READING TEXT:
┏━━
TOP is a fledgling group with less than 1,000 members and is not in competition with CUT, he said. CUT has thousands of members worldwide, leaders say, though they will give no specific figures.
"I would hope there would not be a conflict or competition" between the groups, Shearer said. "I can't control what others do, but from our point of view, there would be no reason for it."
He said his goal in coming to Bozeman -- he and his wife made a similar trip last summer -- is to spread the religious message of the masters, "to tell people about their real God identity and the love of that God self."
If disaffected CUT members find the message appealing, he is happy to talk to them, he said.
"We have a lot of compassion for what that group has to go through, and other groups as well," he said. "Our appointment is to be as healing as possible."
After years of legal and financial troubles, CUT is trying to reorganize itself without Prophet at the helm. Some members support the changes, while others are leery and have left the group, some in anger over what they call past financial and emotional abuses by church leaders.
The Shearers' website makes a number of veiled reference's to CUT's troubles.
"Should you choose to join us in this cause, we will not betray or subvert that sacred trust, ever," the Shearers say in an open letter on their website.
Another document refers to the "current apprehensions of many students concerning the present state of affairs" and calls a key tenet of CUT theology "a trendy smorgasbord of unclean meats."
Still, both TOP and CUT have remarkably similar theologies. Both rely on the wisdom of the ascended masters released through an appointed "messenger," both believe in reincarnation and both practice decreeing, a rapid-fire form of chanted prayer.
"It's a pretty close copy of everything the church does," Kelley said of the Shearers' message.
Shearer said he and his wife are now the only messengers for the ascended masters.
And that means Prophet isn't.
┗━━
SUPPLIED MATERIAL:
┏━━
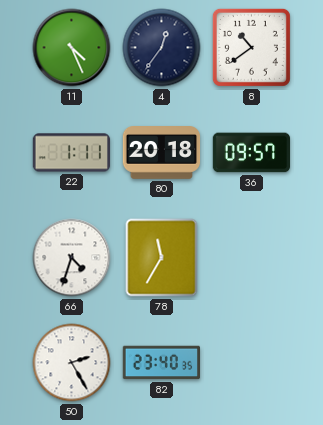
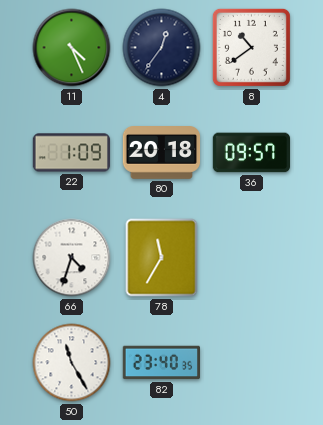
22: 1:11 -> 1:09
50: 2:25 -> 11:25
┗━━
┏━━
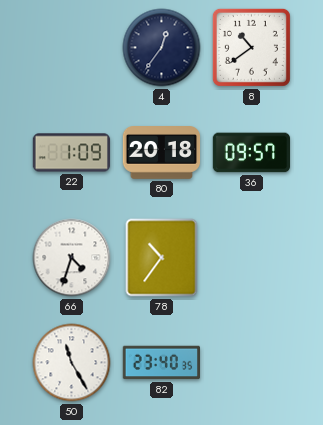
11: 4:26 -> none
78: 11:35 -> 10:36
┗━━
SHORT EXERCISE A:
What practices and beliefs does the article about the TOP and CUT religious groups say the two groups share?
SHORT EXERCISE B:
Can you continue the article about the TOP and CUT religious groups from its final sentence?

RESPONSE A:
- Relying on the wisdom of the ascended masters released through an appointed "messenger"
- Belief in reincarnation
- Practicing decreeing, a rapid-fire form of chanted prayer

RESPONSE B:
"The masters felt it was wise to speak with a unified voice," Shearer said.
Kelley said Prophet is still the messenger.
Shearer last year "was walking around saying the mantle of the messenger has been passed," Kelley said. "I asked her last year and she said her mantles had not been passed. Elizabeth is still the messenger until she announces she is going to retire."
El Morya, an ascended master who plays a key role in CUT theology, "has bestowed that mantle upon us," Shearer said in the interview.
He stressed that he and his wife are not "gurus" and his organization is not a "church," though it accepts donations and its legal status is as a charity. Its finances come from donations by members, he said.
Disputes over who is the mouthpiece of the ascended masters are not new.
Between 1958 and 1961, Edna Ballard of the Mighty I AM Movement, Geraldine Innocente of the Bridge to Freedom Group, and CUT founder Mark Prophet all claimed to be messengers for the same entities, according to a web site called the Ascension Research Center.
By 1964, Elizabeth Prophet was taking dictations, along with Mark Prophet and Edna Ballard, who later became an ascended master, according to CUT doctrine.
Other movements that have embraced the idea of messengers speaking for the same ascended masters include the Theosophical Society and the Agni Yoga Society.